Have you tried acupuncture OP?

I know romdowa, it is a bit odd - but they're the doctors I guess! I actually brought it up with the GP on Monday, but he couldn't wait to get off the phone when I said the word "menopause" and blustered something like "I'm a male doctor" so I knew I was wasting my breath there.

Yep, had acupuncture for a while, and had a go with cranial osteopathy. It made no difference although I enjoyed having my swede cradled by an extremely handsome Australian gentleman.

Sorry, that was a bit sexist wasn't it.

Have just googled (Dr Google, always a shit idea) - but it says that gel based oestrogen is OK with migraines, and that's what I'm using.

I've had physio for tension headaches and it was caused by a jaw issue, really effective.

I'm the same, I can tolerate milk chocolate...thank God!

I've had 15 years of chronic migraines, get roughly 25 migraine days a month. My life oftens feels unbearable.

My neurologist is one of the best in the country and even he can't explain what causes sudden spikes or changes, OP. I sometimes find questioning it makes it worse, almost like I'm blaming myself for something beyond my control.

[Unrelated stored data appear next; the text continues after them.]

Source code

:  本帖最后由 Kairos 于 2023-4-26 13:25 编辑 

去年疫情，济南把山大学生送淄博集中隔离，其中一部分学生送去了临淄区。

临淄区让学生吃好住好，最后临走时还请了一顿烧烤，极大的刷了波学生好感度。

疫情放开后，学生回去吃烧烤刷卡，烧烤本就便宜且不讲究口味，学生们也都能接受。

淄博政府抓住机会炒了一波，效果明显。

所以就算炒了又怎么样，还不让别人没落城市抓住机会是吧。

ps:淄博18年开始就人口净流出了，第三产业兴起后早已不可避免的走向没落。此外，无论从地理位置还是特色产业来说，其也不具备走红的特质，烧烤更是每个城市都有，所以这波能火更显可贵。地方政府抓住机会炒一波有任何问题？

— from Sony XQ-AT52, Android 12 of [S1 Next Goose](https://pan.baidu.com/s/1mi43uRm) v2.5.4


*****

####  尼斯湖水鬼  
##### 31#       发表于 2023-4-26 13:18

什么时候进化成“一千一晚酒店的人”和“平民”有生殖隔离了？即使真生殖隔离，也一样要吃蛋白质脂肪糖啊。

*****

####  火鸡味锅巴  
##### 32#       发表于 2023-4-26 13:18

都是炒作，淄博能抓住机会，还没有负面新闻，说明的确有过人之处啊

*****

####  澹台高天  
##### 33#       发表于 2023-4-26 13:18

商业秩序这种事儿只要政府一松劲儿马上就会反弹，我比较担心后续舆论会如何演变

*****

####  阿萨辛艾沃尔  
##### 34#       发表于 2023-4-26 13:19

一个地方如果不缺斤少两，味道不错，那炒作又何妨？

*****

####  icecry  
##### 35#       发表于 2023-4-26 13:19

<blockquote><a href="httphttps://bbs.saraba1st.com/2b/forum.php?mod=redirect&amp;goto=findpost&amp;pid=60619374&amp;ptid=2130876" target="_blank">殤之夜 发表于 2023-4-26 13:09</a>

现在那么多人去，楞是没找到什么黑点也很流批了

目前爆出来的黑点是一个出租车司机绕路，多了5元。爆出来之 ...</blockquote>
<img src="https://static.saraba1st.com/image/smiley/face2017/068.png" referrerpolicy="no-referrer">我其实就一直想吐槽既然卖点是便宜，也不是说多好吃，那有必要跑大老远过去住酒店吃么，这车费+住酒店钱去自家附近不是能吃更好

Has your neurologist put you forward for an Ajovy trial? If not, get them to. It's helped so many of my neuro friends, even though it hasn't helped me.

I've found (and has been confirmed by my neurologist) that often a drug combination will work and give me some relief for about 9/10 months then suddenly stop working so well. Maybe try a different cocktail?

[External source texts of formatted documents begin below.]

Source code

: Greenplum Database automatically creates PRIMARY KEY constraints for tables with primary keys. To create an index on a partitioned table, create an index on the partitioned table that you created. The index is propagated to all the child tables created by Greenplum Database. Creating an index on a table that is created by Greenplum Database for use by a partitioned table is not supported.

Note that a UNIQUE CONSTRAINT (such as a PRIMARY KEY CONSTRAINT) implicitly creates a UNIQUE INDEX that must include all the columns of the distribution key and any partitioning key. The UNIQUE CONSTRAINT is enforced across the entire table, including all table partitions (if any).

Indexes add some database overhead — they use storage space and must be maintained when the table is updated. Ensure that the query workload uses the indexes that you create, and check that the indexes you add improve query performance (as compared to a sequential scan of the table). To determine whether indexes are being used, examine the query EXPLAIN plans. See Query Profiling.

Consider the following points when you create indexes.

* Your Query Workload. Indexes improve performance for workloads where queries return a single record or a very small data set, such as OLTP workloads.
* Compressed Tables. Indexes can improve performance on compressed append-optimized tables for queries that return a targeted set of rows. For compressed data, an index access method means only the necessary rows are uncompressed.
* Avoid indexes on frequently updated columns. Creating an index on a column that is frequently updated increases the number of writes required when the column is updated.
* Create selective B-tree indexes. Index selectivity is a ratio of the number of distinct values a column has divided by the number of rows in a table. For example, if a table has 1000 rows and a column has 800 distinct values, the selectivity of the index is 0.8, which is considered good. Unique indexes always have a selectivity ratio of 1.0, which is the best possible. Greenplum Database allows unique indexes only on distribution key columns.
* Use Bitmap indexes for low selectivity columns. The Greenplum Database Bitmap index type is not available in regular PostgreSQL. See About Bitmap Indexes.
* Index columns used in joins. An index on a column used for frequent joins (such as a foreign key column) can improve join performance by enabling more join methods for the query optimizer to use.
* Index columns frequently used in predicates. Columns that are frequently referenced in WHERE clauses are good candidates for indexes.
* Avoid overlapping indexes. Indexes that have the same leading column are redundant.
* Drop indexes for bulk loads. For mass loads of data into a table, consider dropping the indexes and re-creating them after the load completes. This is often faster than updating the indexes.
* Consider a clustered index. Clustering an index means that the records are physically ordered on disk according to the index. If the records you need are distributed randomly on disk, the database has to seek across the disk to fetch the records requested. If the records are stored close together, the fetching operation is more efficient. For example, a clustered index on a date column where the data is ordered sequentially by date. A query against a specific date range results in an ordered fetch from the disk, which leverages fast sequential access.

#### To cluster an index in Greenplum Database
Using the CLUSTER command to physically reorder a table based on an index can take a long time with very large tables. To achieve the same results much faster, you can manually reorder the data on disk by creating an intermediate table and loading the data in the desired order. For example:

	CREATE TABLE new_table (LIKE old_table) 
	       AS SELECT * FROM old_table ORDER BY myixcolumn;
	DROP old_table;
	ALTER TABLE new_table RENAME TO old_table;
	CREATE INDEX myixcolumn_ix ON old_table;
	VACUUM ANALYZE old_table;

Candestartan (prescribed by St George’s, who are apparently the local specialists) and acupuncture has had the biggest impact on my chronic migraines.

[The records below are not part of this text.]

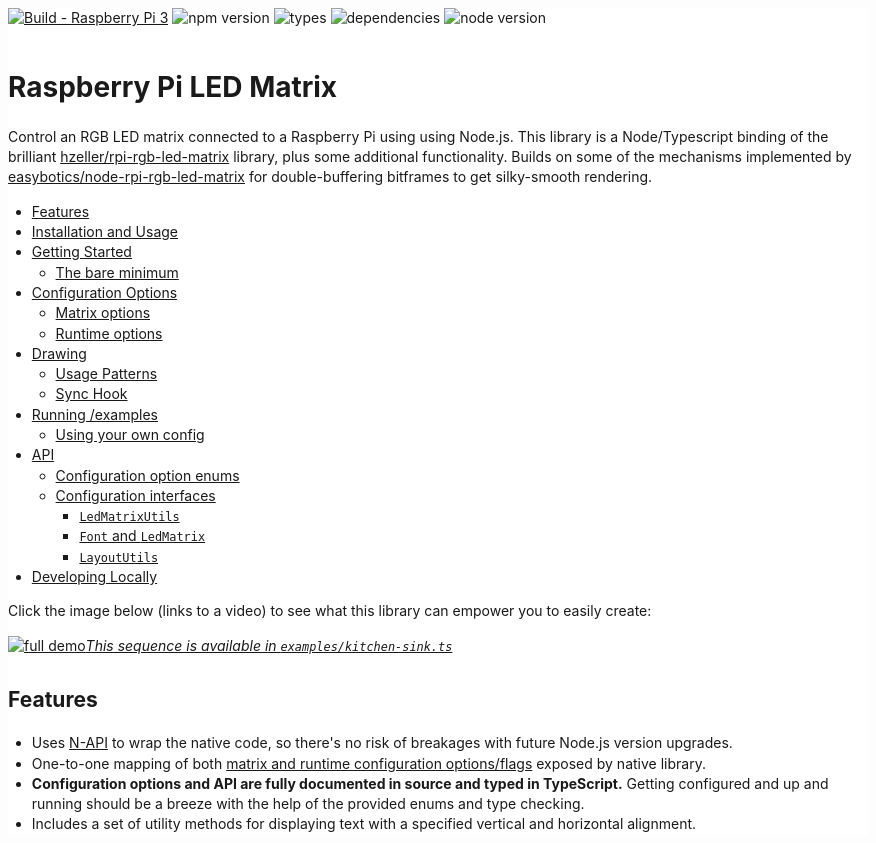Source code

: [![Build - Raspberry Pi 3](https://github.com/alexeden/rpi-led-matrix/actions/workflows/raspberry-pi-3-build.yml/badge.svg?style=flat-square)](https://github.com/alexeden/rpi-led-matrix/actions/workflows/raspberry-pi-3-build.yml)
![npm version](https://img.shields.io/npm/v/rpi-led-matrix/latest)
![types](https://img.shields.io/npm/types/rpi-led-matrix)
![dependencies](https://img.shields.io/librariesio/release/npm/rpi-led-matrix?logoColor=white)
![node version](https://img.shields.io/node/v/rpi-led-matrix?logo=node.js&logoColor=white)

# Raspberry Pi LED Matrix

Control an RGB LED matrix connected to a Raspberry Pi using using Node.js. This library is a Node/Typescript binding of the brilliant [hzeller/rpi-rgb-led-matrix](https://github.com/hzeller/rpi-rgb-led-matrix) library, plus some additional functionality. Builds on some of the mechanisms implemented by [easybotics/node-rpi-rgb-led-matrix](https://github.com/easybotics/node-rpi-rgb-led-matrix) for double-buffering bitframes to get silky-smooth rendering.

- [Features](#features)
- [Installation and Usage](#installation-and-usage)
- [Getting Started](#getting-started)
  - [The bare minimum](#the-bare-minimum)
- [Configuration Options](#configuration)
  - [Matrix options](#matrix-options)
  - [Runtime options](#runtime-options)
- [Drawing](#drawing)
  - [Usage Patterns](#usage-patterns)
  - [Sync Hook](#sync-hook)
- [Running /examples](#running--examples)
  - [Using your own config](#using-your-own-config)
- [API](#api)
  - [Configuration option enums](#configuration-option-enums)
  - [Configuration interfaces](#configuration-interfaces)
    - [`LedMatrixUtils`](#-ledmatrixutils-)
    - [`Font` and `LedMatrix`](#-font--and--ledmatrix-)
    - [`LayoutUtils`](#-layoututils-)
- [Developing Locally](#developing-locally)

Click the image below (links to a video) to see what this library can empower you to easily create:

[![full demo](./docs/demo-thumbnail.png)_This sequence is available in `examples/kitchen-sink.ts`_](https://apemedia.s3.us-east-2.amazonaws.com/matrix+3-28-19.mp4)

## Features

- Uses [N-API](https://nodejs.org/api/n-api.html) to wrap the native code, so there's no risk of breakages with future Node.js version upgrades.
- One-to-one mapping of both [matrix and runtime configuration options/flags](https://nodejs.org/api/n-api.html) exposed by native library.
- **Configuration options and API are fully documented in source and typed in TypeScript.** Getting configured and up and running should be a breeze with the help of the provided enums and type checking.
- Includes a set of utility methods for displaying text with a specified vertical and horizontal alignment.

This film might be of interest - about a chronic migraine sufferer who alleviates her symptoms using cold water immersion. www.vitaminseafilm.com/

Do you drink alcohol? A friend didn’t drink much but found her migraines greatly reduced when she gave up completely.

Do you exercise at all? Is your new job screen/desk based?

Gentle stretches of neck and shoulders to relieve tension. Pilates is great.

You say you don't want to drink more water but you could swap the Pepsi max for a glass.

Does the weather affect you? Summer is always worse for my migraines.

Eye test?

If you can afford it I'd go and see a neurologist or neuro-otologist and get a proper treatment plan. (The guys at Queen's Square are good if you are near London or Dr Silver at the Walton Centre if you are up north) or find a specialist in you area and push for an NHS referral to their clinic. If you see a specialist you can get on a pathway to treatments that GP's can't prescribe if migraine meds fail e.g. occiptal nerve blocks, botox, new injectables and they will have more experience of prescribing the right med for you (or combination) and at what dosage and for how long. I actually tried the med I take now several years back but the GP started me on too high a dose so I had bad side effects. I now have some control (about 80%) by building the dose up slowly over a few months.

Chronic migraine is the pits, in general I find GP's don't seem to take on board how it impacts your life (you are either having a migraine or recovering so have a very "small life"). My specialist says the bulk of his new referrals each month are peri menopausal women.

It's interesting Clonidine has been mentioned as I've been told to add that tot he pizotifen I take, especially if Hot flushes kick in (I'm 57 and in perimenopause)

I get a lot of migraines so consulted the National Migraine Centre. One of the things the doctor I spoke to recommended was Dolovent. It contains magnesium, riboflavin and CoQ10 which she said is needed. I also, take other preventatives and have Botox but have noticed a reduction since taking the Dolovent. She recommended a pro-biotic, too, called Migrea by Bio-Kult but I already take a Pro-biotic that suits me so I’ve not changed.